If you started at 1.090 and could stop it at 1.010 I agree you would be at about 10.5%. Backsweetening should have little affect on abv.
 
Yes your are correct in saying your ABV would be 13% but backsweetening does not affect your ABV.
 
I am not sure on this...I think i read the thread wrong..but after reading Thigs and Julies post, i have to do some research.
I think that when your wine is at a certaing Abv...anything you add to it will change this...Why.
abv...alcohol by volume..if you change the volume you will change the abv.
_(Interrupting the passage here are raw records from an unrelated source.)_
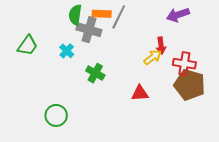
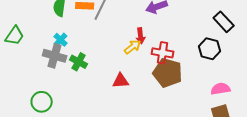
gray cross: (89, 30) -> (55, 56), moved
cyan cross: (67, 51) -> (61, 40), moved

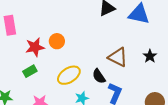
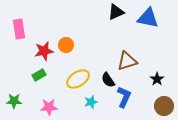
black star: (150, 56) -> (157, 79), moved
brown triangle: (118, 57) -> (127, 61), turned -45

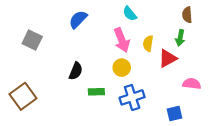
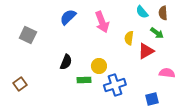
cyan semicircle: (130, 14) -> (142, 12), moved
green arrow: (180, 38) -> (157, 33), turned -64
pink arrow: (122, 40) -> (102, 22), moved
yellow circle: (122, 68) -> (99, 66), moved
brown square: (23, 96) -> (20, 84), size x0.6

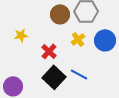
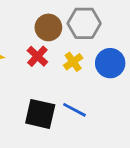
red cross: (49, 51) -> (37, 56), moved
black square: (54, 77) -> (40, 114), turned -30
I have to ask seth about this.
THanks julie and thig for the correction.
sorry
 
I thought it would be an interesting question .. To be honest I didn't know the answer. I can see yeast converting sugar to alcohol. I can't see where additional sugar to a dry wine that has been treated with sorbate would greatly affect the abv except in the area related to volume that James mentioned.
 
James, ABV is the percentage of alcohol by volume. If the ABV of say 1 gallon is 13.5% and you backsweeten by adding sugar to raise the final gravity from .090 to 1.010, you will need to add 200 gms of sugar (50 gms of sugar increases gravity of 1 gallon by .050). Two hundred gms of sugar is about 1 cup. In my experience adding one cup of sugar won't add very much volume to 1 gallon of wine nor will adding five cups to five gallons. It might increase the volume so that the final ABV is still more than 13% if not quite 13.5%
 
The volume change when adding sweetening sugar is very small. The error in measuring your abv will be significantly larger than the volume change.
 
Agree, Greg.
I believe the only time the sweetening will effect the abv very much is if you don't stabalize first. Then it can take off again and ferment out your sweetener, raising the abv. Arne.